Nous vivons une période de transition

Audrey Lebas – Coordinatrice Relations et partenariats internationaux au Smart City Institute

À l’horizon 2050, plus de trois quarts de la population mondiale vivra en zone urbaine. Ce seul élément suffit à faire comprendre toute l’importance d’une réflexion sur les stratégies à mener pour rendre nos villes plus efficaces et durables en termes de consommation énergétique. Cela implique notamment un aménagement des espaces. Audrey Lebas, Coordinatrice Relations et partenariats internationaux au Smart City Institute (HEC ULiège). 

Les bâtiments constituent bien entendu l’ossature même de la ville. Ils exercent dès lors un impact important sur les émissions de CO2. Toutefois, quand on parle de la décarbonation des villes, de nombreux autres facteurs entrent en jeu : les transports et la logistique urbaine, en lien notamment avec la gestion des déchets et l’acheminement de la nourriture. Il est évident que ces éléments doivent entrer en concordance avec des questions sociales et comportementales.

Depuis la Seconde Guerre mondiale, on a privilégié l’utilisation massive du béton en ville. À tel point que certaines villes sont aujourd’hui devenues des îlots de chaleur qu’il est préférable d’éviter en période de canicule. En revanche, y ramener de la végétation ou y installer des serres en toitures pour la production d’aliments présenterait un double avantage : contribuer à rafraîchir l’atmosphère et diversifier les fonctions de certains immeubles. 

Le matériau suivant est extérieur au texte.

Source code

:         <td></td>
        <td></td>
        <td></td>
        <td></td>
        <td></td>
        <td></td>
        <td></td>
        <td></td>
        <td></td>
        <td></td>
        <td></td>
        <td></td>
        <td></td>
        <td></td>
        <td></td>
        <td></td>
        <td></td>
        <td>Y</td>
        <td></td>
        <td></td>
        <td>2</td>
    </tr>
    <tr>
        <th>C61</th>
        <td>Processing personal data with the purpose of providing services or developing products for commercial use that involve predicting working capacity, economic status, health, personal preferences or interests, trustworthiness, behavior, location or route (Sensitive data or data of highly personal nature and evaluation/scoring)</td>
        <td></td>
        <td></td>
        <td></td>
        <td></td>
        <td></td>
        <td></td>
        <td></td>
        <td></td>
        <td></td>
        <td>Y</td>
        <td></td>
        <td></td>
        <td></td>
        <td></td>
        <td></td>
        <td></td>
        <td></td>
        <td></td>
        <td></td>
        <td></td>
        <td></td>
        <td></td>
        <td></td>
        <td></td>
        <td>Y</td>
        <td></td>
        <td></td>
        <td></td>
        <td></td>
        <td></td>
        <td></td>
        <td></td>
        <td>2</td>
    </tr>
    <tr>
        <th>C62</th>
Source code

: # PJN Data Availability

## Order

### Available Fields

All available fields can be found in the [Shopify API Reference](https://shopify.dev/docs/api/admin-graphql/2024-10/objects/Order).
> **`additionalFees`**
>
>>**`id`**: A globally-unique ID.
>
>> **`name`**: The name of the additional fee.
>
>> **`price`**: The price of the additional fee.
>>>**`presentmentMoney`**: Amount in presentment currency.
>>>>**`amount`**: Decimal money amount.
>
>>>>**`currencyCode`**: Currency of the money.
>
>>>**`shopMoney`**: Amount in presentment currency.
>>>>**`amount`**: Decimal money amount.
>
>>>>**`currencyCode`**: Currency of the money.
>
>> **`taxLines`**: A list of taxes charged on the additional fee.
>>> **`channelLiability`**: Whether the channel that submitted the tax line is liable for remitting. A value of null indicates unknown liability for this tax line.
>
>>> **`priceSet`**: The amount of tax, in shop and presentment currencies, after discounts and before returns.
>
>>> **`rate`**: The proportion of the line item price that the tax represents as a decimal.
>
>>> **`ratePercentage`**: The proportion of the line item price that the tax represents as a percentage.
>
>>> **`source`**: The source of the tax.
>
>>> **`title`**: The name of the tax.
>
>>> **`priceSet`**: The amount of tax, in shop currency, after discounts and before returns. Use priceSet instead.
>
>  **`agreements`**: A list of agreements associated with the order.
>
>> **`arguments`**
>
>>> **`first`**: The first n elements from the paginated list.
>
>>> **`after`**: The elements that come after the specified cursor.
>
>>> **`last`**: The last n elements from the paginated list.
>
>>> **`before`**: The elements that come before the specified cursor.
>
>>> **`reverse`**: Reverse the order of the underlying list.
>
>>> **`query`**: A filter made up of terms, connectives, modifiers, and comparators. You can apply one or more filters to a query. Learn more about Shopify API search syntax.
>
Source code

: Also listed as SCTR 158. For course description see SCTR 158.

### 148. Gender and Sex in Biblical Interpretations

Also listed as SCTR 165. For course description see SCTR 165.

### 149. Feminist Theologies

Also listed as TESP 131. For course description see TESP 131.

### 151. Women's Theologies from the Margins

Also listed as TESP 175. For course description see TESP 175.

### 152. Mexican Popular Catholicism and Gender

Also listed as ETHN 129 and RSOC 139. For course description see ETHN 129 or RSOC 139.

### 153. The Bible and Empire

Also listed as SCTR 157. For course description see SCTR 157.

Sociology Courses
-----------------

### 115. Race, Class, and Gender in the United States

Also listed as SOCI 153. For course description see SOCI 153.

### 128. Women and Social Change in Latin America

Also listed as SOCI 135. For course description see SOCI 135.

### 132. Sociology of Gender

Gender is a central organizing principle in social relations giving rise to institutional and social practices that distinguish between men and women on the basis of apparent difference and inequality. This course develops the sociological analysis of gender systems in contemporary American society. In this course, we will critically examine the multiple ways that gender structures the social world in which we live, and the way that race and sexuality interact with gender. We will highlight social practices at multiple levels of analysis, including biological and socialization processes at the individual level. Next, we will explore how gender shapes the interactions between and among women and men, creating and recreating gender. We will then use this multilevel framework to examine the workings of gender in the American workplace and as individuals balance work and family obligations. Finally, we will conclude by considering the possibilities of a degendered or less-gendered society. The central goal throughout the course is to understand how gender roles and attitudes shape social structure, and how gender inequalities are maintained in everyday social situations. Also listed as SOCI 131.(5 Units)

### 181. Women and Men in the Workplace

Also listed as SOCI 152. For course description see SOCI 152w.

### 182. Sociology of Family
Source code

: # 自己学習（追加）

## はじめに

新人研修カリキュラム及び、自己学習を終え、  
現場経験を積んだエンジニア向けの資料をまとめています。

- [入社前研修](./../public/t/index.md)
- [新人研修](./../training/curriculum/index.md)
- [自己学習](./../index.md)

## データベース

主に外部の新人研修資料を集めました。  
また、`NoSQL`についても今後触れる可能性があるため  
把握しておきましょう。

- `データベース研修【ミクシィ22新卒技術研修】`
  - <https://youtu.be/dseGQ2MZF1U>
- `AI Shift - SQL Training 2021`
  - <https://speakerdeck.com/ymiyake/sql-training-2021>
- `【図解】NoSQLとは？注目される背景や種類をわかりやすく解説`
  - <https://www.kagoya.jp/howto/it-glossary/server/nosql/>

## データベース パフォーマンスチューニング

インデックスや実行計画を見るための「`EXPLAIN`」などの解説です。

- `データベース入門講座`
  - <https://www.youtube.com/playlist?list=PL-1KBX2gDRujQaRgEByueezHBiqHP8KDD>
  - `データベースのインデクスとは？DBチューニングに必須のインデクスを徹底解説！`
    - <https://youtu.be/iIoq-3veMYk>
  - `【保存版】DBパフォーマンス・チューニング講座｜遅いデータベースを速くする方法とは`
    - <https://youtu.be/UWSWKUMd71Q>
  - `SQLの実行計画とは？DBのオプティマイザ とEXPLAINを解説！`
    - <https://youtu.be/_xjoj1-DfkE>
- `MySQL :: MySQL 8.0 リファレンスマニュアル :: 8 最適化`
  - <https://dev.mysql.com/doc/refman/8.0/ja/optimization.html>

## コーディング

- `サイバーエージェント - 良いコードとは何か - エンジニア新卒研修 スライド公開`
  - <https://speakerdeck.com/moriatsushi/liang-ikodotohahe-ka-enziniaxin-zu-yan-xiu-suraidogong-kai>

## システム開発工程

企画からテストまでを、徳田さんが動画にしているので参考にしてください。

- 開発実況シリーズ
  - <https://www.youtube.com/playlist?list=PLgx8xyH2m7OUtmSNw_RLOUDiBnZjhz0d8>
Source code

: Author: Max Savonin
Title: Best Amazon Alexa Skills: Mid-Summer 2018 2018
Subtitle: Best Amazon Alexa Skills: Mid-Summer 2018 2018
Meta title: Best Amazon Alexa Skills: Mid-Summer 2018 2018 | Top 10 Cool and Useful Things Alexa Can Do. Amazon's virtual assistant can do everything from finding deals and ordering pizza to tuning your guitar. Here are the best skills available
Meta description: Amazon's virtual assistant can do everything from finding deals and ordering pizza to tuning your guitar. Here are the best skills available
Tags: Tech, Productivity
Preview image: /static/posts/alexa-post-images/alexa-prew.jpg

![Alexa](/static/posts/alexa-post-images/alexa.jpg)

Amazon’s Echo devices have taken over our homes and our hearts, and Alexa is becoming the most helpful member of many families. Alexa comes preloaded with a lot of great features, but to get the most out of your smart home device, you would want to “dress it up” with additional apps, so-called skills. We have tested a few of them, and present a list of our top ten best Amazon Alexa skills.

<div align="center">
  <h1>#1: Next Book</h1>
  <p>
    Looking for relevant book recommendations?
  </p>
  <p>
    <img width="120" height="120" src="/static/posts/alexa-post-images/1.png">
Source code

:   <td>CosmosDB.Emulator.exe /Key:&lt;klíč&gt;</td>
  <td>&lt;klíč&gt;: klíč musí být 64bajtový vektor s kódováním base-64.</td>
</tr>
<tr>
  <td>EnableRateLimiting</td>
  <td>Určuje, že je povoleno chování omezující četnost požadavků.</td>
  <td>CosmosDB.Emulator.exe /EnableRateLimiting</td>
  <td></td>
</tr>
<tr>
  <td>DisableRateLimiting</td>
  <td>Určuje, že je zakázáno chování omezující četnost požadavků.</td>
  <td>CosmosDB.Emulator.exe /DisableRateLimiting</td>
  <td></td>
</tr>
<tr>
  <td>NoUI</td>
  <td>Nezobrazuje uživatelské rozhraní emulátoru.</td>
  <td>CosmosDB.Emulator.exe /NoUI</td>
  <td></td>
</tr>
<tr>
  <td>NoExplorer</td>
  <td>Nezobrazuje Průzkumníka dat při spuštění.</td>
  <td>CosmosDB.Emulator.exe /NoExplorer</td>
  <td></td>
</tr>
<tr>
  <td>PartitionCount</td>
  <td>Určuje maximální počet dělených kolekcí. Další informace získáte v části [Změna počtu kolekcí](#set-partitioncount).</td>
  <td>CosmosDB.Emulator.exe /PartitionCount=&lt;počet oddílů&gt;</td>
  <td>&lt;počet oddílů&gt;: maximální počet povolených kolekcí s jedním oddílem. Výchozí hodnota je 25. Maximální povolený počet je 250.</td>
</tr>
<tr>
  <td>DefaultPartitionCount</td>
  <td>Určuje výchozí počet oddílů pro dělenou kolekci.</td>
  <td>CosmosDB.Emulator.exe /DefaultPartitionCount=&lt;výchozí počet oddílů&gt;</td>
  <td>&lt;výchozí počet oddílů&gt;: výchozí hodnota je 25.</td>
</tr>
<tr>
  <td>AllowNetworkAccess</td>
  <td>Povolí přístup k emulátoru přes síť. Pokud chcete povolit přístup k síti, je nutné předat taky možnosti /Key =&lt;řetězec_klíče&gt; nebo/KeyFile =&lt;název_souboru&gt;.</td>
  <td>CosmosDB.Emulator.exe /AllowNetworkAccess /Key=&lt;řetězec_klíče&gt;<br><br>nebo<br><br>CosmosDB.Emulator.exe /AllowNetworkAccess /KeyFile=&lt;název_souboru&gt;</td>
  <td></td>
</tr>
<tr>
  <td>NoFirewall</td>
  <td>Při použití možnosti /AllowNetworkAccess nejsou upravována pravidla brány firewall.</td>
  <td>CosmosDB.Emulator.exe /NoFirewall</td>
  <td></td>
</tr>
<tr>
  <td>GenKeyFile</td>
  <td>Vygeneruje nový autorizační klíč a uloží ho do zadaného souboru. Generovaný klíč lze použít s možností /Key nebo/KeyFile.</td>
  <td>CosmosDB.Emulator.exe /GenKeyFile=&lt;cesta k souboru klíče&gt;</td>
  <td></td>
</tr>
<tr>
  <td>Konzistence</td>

Les autorités publiques ont un rôle essentiel

La technologie facilite évidemment l’efficacité énergétique. On pense ici entre autres à l’utilisation de meilleurs matériaux isolants, à des systèmes de chauffage plus performants ou encore à l’installation de capteurs qui monitorent les consommations et détectent les déperditions. Au-delà, le secteur du bâtiment doit également s’inscrire dans des démarches comme l’économie circulaire : la réutilisation de matériaux contribue à limiter la consommation de ressources et à réduire les émissions de CO2.

On ne peut pas s’attendre à ce que le secteur de la construction modifie du jour au lendemain des pratiques existant depuis des décennies : les autorités ont un rôle primordial à jouer.

On ne peut cependant pas s’attendre à ce que le secteur de la construction modifie du jour au lendemain des pratiques existant depuis des décennies. À ce stade, rien ne force non plus les propriétaires privés à s’inscrire dans ce type de démarche. Les autorités publiques ont dès lors un rôle important à jouer au niveau de la sensibilisation ou via des incitants financiers.

Nous vivons encore une période de transition : on teste de nouvelles pratiques. Néanmoins, de beaux projets émergent, comme le nouvel écoquartier en cours de construction à Liège ou encore les nouveaux projets de développement du Quartier Nord à Bruxelles, qui intègrent différentes composantes novatrices.